Diagnosis of HIV-1: 

  • Antigen/Antibody Test: Common and effective, detects HIV-1 p24 antigen and antibodies. A confirmatory test follows a positive result. 
  • Nucleic Acid Test (NAT): Detects HIV-1 RNA directly, highly sensitive, used for early detection, confirming positive antibody tests, and monitoring viral load. 
  • p24 Antigen Test: Less sensitive, not for routine diagnosis, but can aid in acute cases or infant screening. 

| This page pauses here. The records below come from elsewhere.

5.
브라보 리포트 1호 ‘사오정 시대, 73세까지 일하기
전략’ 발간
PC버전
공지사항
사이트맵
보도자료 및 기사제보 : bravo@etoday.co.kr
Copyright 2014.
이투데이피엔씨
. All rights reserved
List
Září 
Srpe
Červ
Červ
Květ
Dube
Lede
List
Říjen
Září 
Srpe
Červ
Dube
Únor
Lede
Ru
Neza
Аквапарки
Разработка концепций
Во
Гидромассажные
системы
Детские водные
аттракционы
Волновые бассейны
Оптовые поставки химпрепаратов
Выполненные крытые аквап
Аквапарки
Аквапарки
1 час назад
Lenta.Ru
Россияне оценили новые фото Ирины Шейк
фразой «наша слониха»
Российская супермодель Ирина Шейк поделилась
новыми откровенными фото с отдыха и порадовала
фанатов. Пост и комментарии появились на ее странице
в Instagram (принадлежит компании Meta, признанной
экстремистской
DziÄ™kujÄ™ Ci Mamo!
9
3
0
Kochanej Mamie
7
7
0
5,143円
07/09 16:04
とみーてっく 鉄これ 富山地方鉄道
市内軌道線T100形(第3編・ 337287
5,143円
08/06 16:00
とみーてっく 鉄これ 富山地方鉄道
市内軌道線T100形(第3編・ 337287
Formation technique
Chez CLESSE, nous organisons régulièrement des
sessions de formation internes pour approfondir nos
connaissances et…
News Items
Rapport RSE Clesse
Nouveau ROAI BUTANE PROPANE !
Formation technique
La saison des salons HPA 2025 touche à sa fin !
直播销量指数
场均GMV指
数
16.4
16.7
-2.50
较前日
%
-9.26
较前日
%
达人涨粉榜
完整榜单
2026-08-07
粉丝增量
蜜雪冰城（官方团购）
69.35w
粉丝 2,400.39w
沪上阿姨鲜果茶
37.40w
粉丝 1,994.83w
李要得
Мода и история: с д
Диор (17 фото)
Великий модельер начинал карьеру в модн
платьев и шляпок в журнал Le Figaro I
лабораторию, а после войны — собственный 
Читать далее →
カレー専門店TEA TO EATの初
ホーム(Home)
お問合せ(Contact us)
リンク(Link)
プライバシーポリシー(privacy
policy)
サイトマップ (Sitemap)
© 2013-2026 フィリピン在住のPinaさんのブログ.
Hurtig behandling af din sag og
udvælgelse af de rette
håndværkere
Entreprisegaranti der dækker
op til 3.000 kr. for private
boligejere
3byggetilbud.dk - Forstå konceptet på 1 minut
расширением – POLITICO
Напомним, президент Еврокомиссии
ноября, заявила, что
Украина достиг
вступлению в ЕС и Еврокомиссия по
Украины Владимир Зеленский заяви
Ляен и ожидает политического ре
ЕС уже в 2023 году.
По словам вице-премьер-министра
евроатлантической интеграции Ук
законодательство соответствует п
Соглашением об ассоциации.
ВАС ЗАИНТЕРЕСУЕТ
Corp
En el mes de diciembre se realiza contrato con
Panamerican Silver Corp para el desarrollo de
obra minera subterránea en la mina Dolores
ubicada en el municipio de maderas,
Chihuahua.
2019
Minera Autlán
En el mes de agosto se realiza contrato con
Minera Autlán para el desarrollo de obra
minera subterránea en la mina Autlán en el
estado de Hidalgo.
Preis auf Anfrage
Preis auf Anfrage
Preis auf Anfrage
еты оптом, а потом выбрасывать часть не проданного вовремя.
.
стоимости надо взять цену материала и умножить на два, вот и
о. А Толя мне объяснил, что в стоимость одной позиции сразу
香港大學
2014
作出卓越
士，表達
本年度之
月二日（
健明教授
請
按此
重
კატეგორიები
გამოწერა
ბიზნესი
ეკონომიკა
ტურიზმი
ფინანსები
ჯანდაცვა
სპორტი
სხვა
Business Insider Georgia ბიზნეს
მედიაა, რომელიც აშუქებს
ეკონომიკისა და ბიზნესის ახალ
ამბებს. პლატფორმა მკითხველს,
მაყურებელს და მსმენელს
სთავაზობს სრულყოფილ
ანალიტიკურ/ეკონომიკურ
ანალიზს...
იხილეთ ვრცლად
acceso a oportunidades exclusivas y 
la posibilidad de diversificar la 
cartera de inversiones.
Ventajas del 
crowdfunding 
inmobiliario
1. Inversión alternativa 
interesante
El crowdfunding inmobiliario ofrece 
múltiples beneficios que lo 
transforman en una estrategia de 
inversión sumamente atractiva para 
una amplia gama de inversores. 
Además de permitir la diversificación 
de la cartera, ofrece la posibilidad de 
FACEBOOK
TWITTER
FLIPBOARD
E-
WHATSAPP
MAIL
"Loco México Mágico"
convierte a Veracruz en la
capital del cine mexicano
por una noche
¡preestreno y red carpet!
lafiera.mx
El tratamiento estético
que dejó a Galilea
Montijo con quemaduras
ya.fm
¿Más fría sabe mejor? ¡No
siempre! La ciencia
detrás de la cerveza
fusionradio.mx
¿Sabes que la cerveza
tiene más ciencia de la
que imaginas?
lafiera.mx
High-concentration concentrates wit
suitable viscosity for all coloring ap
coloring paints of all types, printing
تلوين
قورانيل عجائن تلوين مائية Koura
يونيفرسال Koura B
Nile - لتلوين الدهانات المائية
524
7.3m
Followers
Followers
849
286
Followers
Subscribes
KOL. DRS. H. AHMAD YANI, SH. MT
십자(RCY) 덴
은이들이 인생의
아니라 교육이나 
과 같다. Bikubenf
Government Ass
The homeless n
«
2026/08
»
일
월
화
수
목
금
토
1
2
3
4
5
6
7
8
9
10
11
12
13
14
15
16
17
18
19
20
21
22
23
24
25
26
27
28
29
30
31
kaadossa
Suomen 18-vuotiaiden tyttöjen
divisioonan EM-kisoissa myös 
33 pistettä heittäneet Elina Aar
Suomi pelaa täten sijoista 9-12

Criteria for HIV-1 Diagnosis: 

  • Confirmed Infection: Positive antigen/antibody test + confirmatory test OR positive NAT. 
  • Probable Infection: Positive antigen/antibody test without confirmation OR positive p24 antigen test without an antibody test. 

AIDS Diagnosis: 

  • Confirmed or probable HIV-1 infection + AIDS-defining illnesses OR CD4 count < 200 cells/microliter. 

  

Ways to prevent HIV-1 infection: 

  • Condom Use: Consistent and correct condom use during sex creates a barrier against HIV transmission. 
  • Antiretroviral Medicines: 
  • PrEP: Daily pill for high-risk individuals to reduce HIV transmission risk. 
  • PEP: Short-term drugs within 72 hours of potential exposure. 
  • ART: For those with HIV, suppresses the virus, improving health and preventing transmission. 
  • Regular HIV Testing: Knowing your status helps you make informed decisions and seek care if needed. 
  • Safe Sexual Practices: Choose lower-risk sexual activities and limit sexual partners. Faithfulness and testing are essential. 
  • Avoid Sharing Drug Equipment: Do not share needles or syringes when using drugs. Use sterile equipment and seek help for substance abuse. 

These measures are crucial for HIV prevention and protection.